The level of significance is important to establish how repeatable your
results are. Results without significance may be accidents, and if we repeat
the study with other texts, they might not be repeated. If results are
highly significant they are likely to be repeatable if we apply the analysis
to a totally different pair of texts. To understand this, a single
+ means that of any 10 results with one plus, you can expect one to be
a false result (10% chance of error).
T-Statistic: T-Stats are the numbers on which the level
of significance is derived. The bigger it is, the higher the level of significance,
but this also depends on how much data you have. In some more scientific
papers, you might be requested to provide T-Stats, but it is quite rare
in linguistics. See textbooks on Statistics for more detail.
The System-By-System display also displays the standard deviation
of each mean. This statistic tells you how much variation there is in your
data. For more detail, see: see:
http://www.robertniles.com/stats/stdev.shtml).
8.3 Comparing Two Files
You might wish to code two distinct texts using the same network, and then
compare how they differ in their use of the systems. For instance, we might
code an essay by a ten year old and one by a twelve year old and compare,
or a corpus for Spanish and one for English. The Coder allows you to compare
two files with the same network/scheme. To do this:
1. Ensure the two files use the same scheme when coding: As we have
been working up to now, each file of codings has been saved with the coding
scheme embedded in the file. The codings and the scheme are both in one
file. However, another way of working is to have the scheme in a different
file to the coding file. This means that several text files can share the
same scheme. I call an external scheme a master scheme.
-
To convert from using a codings file with the scheme embedded to using
an external master scheme: a) Open the Codings file. b) Under the Options
menu, choose Save Options… c) In the presented window, choose Save to Master.

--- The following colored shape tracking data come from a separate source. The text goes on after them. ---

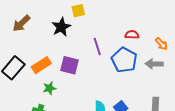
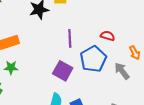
gray arrow: (154, 64) -> (122, 71), turned 36
purple square: (69, 65) -> (63, 71), moved

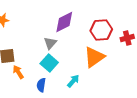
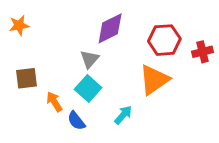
orange arrow: (18, 72) -> (54, 102), moved
blue semicircle: (41, 85) -> (76, 121), turned -48

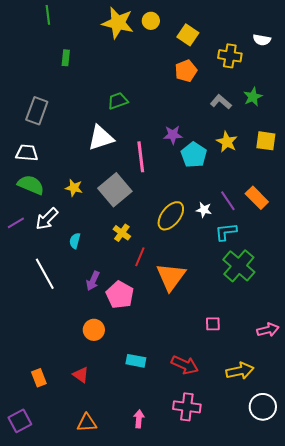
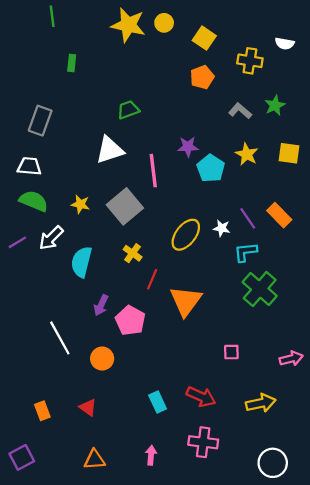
cyan semicircle: (75, 241) -> (81, 262), size x1.8
white line: (45, 274) -> (60, 338), moved
cyan rectangle: (136, 361) -> (158, 402), moved, turned 54
white circle: (263, 407) -> (273, 463), moved

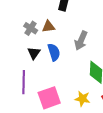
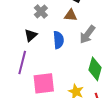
brown triangle: (48, 27) -> (71, 15), moved
black triangle: (34, 53) -> (31, 35), moved

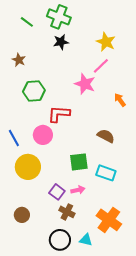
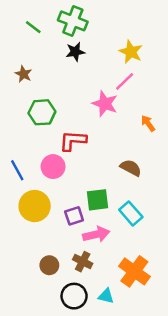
cyan rectangle: (106, 173) -> (131, 213), turned 30
pink arrow: (78, 190) -> (96, 234), size x1.5
purple square: (57, 192) -> (74, 216), moved, turned 35
brown circle: (22, 215) -> (49, 265), moved

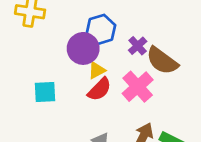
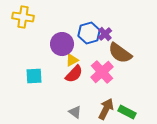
blue hexagon: (101, 29) -> (89, 33), moved
purple cross: (138, 46) -> (105, 34), moved

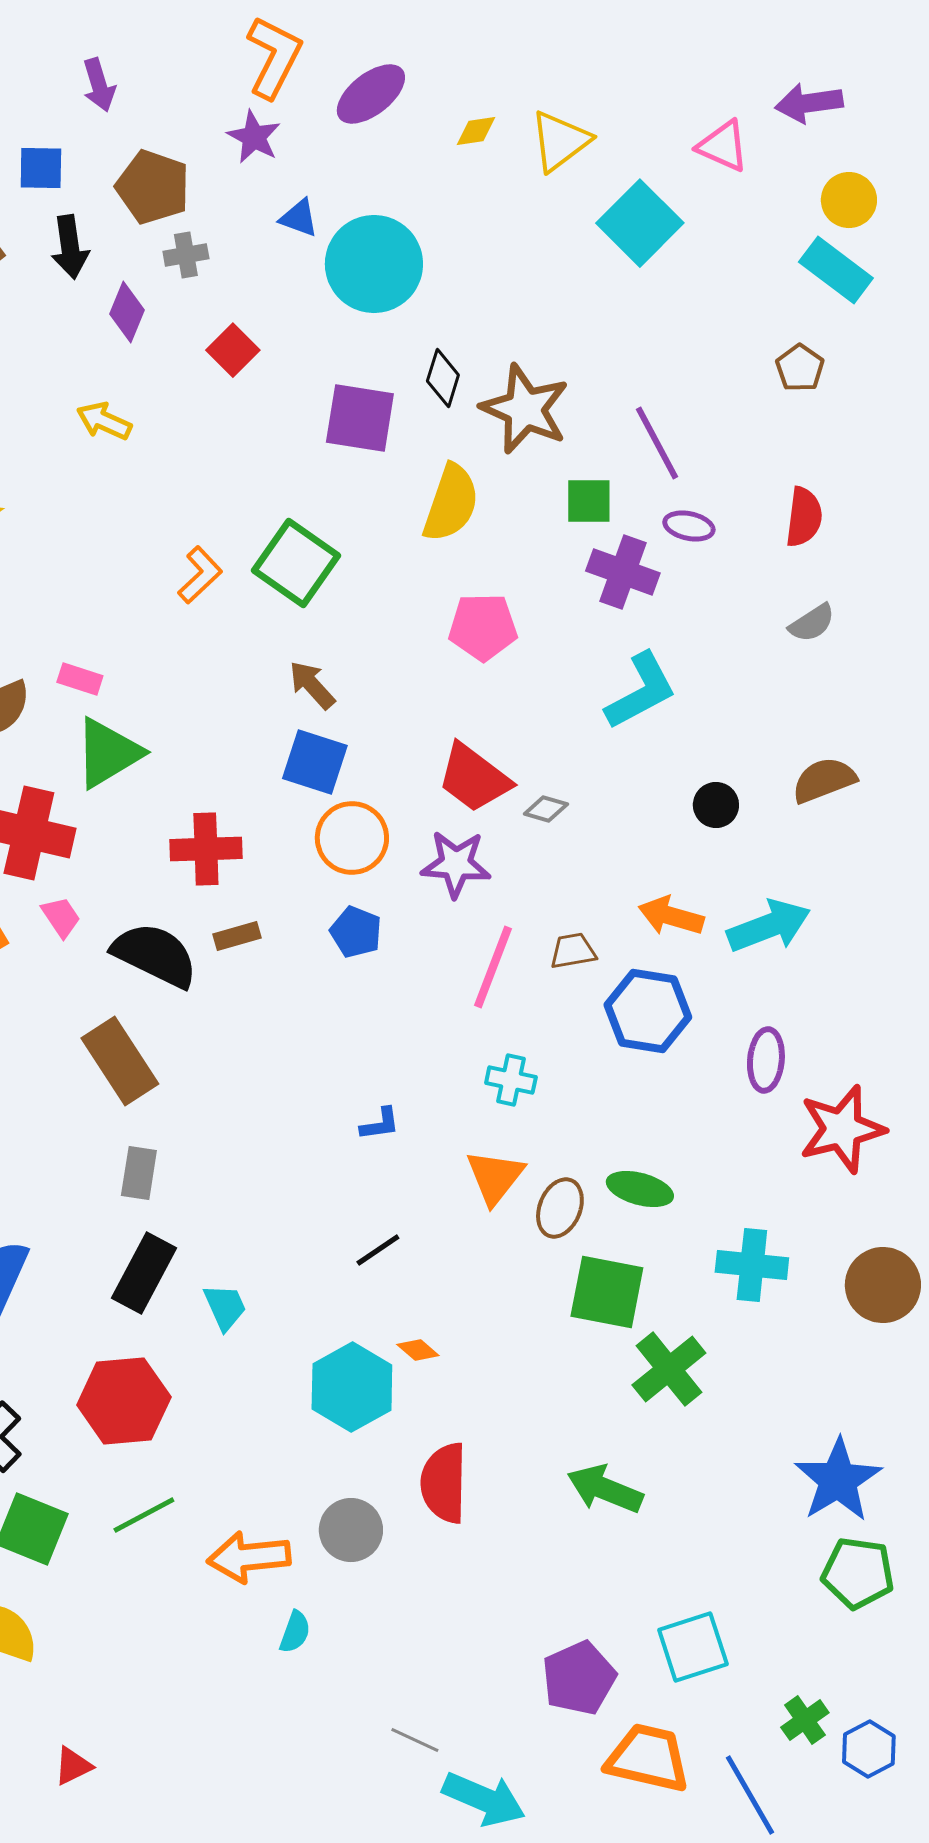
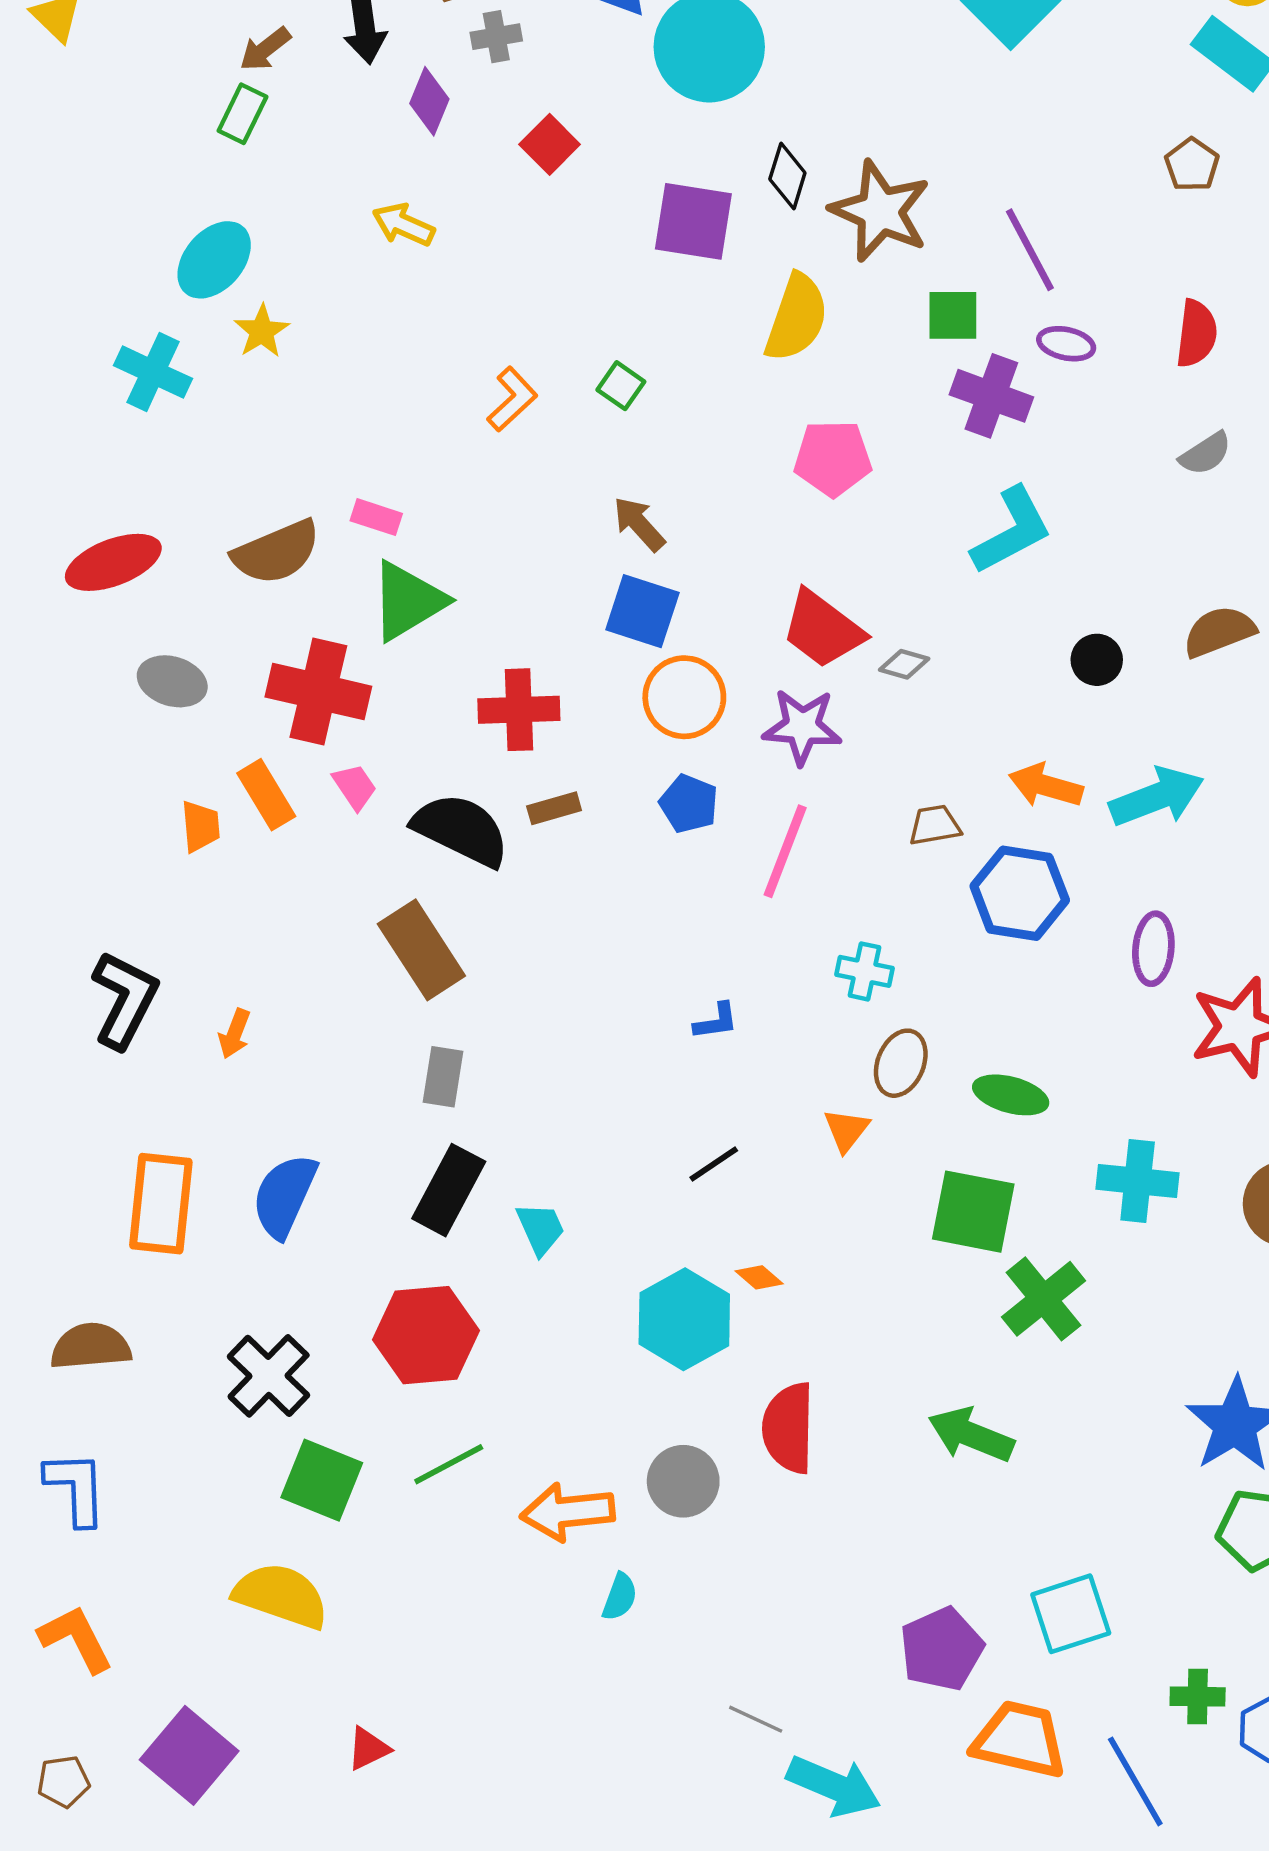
green square: (296, 563) -> (621, 386), size x0.5
pink line: (493, 967) -> (785, 851), moved
orange triangle: (495, 1177) -> (846, 1130), moved, size x0.7
brown ellipse: (560, 1208) -> (901, 1063), moved
green cross: (805, 1720) -> (1198, 1697), turned 36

d) Then press the Locate button in this window, and type in a filename
for the new master scheme. Hit the OK button to return to the previous
window, and press Done here.
-
The Codings file now requires this master scheme to be present whenever
it is used. If you move it, the Coder will ask you to locate it.
-
When you Import Text to start a second codings file, you normally select
"Start from Scratch" and build your own network afresh. This time, select
"Use Master", and select the newly created Master scheme. You will then
have to segment the new text, but you will have a scheme present already.
So, after segmentation, you can move directly to coding.
-
Finish coding this second file, and save it to disk. If you change the
network during this coding, you might want to re-open the first file, and
update the codings to ensure that the changed network is ok for this file
as well. In the Codings section, go to the first coding, and then press
"Next Incomplete" to see if any need to be added to.

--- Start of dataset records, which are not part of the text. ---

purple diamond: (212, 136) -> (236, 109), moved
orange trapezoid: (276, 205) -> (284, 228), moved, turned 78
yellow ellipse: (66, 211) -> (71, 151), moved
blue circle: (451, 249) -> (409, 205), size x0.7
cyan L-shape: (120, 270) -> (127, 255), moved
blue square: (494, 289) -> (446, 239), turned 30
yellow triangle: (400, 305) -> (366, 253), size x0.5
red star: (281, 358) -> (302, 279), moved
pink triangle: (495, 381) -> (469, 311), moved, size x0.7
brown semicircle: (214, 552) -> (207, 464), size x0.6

2. Open one of the files in the Coder.
3. Go to the Statistics interface, and select "Compare Files" from the
menu which normally shows "Descriptive".
4. A new item appears on the screen, asking you to provide the filename
to compare to: hit the Locate button and select another file which uses
the same scheme.
5. Hit the Go button and the results should be shown.
8.4 Cell Analysis
This simple form of Cell Analysis finds all codings which have exactly
the same features assigned to them. This is a useful tool to identify the
recurrent patterns in your corpus. Select "Cell Analysis" from the "Type:"

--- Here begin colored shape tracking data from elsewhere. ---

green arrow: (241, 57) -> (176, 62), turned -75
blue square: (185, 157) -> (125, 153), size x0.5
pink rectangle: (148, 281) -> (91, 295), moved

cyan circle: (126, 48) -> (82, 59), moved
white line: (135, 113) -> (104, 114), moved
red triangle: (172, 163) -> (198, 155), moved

menu, and then press the "Go" button. The display will show each grouping,
sorted by size.
For each group, it shows the features common to the group, and an example,
the number of codings in the group, and the members of the group.
You can use "Ignore systems" in the Scheme window to reduce the number
of systems used for cell grouping. Remove systems which are more delicate, or perhaps irrelevant for grouping.